## ABOUT THIS TASK
Quote the entries below from the line with "staining of unremarkable" through the line with "positivity in urothelial", both ends included, and only those lines.

## Excerpts from a dataset
↓
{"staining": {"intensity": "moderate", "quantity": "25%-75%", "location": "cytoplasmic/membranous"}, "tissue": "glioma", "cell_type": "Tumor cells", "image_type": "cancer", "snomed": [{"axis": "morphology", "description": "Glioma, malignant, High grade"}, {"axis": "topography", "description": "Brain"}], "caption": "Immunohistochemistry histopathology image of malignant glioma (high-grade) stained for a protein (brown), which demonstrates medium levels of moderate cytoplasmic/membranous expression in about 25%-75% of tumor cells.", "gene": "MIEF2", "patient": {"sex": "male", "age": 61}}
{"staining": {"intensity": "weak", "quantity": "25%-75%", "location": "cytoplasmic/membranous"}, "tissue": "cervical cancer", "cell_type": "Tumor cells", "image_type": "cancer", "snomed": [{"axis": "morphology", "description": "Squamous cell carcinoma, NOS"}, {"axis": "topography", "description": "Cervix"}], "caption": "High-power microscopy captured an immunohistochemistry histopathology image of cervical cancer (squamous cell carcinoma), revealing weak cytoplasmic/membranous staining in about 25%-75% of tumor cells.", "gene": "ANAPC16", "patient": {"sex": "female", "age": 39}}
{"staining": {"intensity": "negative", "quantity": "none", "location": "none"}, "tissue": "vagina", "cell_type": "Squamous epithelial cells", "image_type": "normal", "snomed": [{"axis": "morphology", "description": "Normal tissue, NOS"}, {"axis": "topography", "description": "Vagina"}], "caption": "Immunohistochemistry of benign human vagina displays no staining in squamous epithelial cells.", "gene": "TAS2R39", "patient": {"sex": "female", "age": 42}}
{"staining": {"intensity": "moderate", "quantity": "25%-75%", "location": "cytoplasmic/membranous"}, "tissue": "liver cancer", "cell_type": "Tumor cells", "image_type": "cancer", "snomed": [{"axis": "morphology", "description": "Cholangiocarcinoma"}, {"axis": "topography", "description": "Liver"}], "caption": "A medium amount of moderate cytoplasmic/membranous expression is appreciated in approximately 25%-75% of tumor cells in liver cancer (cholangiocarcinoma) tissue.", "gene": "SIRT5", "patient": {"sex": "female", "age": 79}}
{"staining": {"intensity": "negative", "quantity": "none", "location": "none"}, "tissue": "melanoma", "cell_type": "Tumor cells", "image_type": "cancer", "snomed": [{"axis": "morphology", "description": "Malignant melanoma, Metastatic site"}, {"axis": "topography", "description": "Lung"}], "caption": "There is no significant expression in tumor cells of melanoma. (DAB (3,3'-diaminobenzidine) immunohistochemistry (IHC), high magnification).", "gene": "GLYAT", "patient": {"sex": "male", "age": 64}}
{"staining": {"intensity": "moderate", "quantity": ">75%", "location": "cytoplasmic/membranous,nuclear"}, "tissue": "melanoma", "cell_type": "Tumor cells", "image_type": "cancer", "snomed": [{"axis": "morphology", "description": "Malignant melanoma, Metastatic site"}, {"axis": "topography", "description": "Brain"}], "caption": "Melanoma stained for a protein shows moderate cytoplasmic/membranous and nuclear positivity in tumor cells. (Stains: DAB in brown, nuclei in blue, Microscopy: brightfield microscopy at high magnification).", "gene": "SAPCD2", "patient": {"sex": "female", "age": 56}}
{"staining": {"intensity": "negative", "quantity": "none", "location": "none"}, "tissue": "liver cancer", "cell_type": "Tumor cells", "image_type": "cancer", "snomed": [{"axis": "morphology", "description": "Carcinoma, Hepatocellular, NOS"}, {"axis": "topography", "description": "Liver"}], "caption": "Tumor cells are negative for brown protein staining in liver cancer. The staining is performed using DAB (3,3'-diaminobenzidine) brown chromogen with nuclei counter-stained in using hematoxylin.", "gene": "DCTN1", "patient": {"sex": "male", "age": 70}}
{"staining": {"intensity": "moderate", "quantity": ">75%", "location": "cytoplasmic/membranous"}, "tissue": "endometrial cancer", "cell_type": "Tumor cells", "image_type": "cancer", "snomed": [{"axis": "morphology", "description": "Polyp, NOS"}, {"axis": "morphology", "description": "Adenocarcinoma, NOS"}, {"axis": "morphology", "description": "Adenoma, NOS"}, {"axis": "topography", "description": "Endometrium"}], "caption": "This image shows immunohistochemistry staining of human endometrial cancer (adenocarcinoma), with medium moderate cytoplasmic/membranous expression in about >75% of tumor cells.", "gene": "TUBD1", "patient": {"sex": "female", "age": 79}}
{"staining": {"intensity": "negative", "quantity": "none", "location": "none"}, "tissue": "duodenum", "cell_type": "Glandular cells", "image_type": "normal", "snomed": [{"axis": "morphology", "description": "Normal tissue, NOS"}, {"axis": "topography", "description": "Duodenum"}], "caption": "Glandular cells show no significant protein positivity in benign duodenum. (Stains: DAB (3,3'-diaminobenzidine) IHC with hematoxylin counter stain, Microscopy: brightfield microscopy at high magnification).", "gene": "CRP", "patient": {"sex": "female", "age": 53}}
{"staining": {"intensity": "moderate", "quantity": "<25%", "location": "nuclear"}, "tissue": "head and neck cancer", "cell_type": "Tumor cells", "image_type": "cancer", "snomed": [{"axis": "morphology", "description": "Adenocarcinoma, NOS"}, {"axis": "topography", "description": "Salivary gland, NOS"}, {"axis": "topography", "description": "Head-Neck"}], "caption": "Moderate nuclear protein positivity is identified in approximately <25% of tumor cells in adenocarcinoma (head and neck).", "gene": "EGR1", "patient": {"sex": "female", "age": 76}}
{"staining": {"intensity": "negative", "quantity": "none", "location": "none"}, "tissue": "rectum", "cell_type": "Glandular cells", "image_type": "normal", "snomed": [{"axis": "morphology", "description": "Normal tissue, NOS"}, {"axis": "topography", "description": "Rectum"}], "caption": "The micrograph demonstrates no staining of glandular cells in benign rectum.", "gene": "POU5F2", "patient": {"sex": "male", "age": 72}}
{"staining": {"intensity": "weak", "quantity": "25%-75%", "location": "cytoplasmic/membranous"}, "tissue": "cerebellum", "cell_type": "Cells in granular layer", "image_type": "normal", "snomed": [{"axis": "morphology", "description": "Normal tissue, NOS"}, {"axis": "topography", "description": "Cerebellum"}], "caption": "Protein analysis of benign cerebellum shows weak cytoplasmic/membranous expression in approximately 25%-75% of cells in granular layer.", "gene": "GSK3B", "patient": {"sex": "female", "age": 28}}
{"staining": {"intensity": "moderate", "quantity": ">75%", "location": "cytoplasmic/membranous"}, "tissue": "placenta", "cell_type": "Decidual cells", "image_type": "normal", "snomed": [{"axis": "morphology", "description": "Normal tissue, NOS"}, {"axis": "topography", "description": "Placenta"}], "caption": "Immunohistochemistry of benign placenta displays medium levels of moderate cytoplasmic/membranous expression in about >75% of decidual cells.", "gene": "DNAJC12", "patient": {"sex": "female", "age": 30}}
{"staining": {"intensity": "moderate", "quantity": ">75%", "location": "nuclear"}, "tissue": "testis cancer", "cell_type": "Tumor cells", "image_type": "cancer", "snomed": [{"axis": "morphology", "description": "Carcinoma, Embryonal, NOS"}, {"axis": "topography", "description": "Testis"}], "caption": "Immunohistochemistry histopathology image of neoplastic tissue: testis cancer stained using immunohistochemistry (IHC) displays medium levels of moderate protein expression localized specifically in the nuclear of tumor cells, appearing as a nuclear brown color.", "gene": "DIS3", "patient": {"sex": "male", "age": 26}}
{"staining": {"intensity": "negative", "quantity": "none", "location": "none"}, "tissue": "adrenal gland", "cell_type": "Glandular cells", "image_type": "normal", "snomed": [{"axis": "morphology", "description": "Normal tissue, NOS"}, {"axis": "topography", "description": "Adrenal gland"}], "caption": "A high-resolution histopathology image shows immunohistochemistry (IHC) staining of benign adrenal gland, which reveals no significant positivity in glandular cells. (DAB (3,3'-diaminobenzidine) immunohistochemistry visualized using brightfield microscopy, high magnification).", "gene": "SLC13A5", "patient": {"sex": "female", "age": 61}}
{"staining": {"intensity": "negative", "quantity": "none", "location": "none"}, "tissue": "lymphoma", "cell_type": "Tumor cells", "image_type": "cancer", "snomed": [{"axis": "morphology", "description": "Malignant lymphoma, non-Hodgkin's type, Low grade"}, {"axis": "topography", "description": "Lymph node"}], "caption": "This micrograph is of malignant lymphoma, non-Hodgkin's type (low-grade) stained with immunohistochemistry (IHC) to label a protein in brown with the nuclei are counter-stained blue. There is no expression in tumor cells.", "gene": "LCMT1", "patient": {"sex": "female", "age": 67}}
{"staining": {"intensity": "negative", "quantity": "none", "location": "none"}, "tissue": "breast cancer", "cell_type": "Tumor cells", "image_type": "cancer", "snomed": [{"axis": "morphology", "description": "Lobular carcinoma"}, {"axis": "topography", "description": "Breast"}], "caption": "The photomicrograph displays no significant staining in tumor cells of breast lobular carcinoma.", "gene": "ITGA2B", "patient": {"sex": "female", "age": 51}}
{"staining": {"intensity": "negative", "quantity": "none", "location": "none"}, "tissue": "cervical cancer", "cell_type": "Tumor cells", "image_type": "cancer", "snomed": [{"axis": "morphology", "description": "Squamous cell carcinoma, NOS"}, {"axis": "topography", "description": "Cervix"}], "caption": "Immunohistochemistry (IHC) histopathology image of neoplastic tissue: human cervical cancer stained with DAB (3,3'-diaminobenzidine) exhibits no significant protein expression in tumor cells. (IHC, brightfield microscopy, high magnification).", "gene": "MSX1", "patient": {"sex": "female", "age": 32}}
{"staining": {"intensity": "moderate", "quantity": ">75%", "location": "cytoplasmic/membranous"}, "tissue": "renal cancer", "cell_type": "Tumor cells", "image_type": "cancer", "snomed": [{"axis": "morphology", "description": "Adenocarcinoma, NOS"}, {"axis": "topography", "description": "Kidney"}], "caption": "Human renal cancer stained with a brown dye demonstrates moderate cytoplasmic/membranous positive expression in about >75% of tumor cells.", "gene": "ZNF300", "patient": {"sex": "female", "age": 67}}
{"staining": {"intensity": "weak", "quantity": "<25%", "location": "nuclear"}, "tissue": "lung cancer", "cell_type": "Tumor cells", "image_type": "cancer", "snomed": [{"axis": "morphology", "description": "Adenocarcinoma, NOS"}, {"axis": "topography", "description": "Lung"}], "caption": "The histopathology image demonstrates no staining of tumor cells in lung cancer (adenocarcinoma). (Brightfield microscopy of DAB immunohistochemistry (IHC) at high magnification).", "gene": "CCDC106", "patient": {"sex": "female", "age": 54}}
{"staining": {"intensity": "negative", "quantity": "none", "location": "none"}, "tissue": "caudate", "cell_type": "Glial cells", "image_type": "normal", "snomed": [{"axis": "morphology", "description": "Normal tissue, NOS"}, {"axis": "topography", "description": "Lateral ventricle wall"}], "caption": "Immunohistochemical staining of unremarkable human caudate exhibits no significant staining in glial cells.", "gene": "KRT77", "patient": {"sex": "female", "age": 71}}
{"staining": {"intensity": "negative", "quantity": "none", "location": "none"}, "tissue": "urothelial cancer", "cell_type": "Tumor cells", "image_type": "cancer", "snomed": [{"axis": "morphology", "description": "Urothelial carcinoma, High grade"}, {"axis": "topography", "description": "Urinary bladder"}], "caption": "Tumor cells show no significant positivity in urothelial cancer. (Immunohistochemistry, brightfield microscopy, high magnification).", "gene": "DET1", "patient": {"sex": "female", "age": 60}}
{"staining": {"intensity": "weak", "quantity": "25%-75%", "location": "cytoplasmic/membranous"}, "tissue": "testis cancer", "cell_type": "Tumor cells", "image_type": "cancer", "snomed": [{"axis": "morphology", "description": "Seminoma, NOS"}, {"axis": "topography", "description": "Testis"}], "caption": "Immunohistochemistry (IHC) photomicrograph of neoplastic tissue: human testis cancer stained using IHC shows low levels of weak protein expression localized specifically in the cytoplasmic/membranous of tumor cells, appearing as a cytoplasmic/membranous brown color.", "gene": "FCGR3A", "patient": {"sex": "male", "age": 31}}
↑
## EXPECTED ANSWER
{"staining": {"intensity": "negative", "quantity": "none", "location": "none"}, "tissue": "caudate", "cell_type": "Glial cells", "image_type": "normal", "snomed": [{"axis": "morphology", "description": "Normal tissue, NOS"}, {"axis": "topography", "description": "Lateral ventricle wall"}], "caption": "Immunohistochemical staining of unremarkable human caudate exhibits no significant staining in glial cells.", "gene": "KRT77", "patient": {"sex": "female", "age": 71}}
{"staining": {"intensity": "negative", "quantity": "none", "location": "none"}, "tissue": "urothelial cancer", "cell_type": "Tumor cells", "image_type": "cancer", "snomed": [{"axis": "morphology", "description": "Urothelial carcinoma, High grade"}, {"axis": "topography", "description": "Urinary bladder"}], "caption": "Tumor cells show no significant positivity in urothelial cancer. (Immunohistochemistry, brightfield microscopy, high magnification).", "gene": "DET1", "patient": {"sex": "female", "age": 60}}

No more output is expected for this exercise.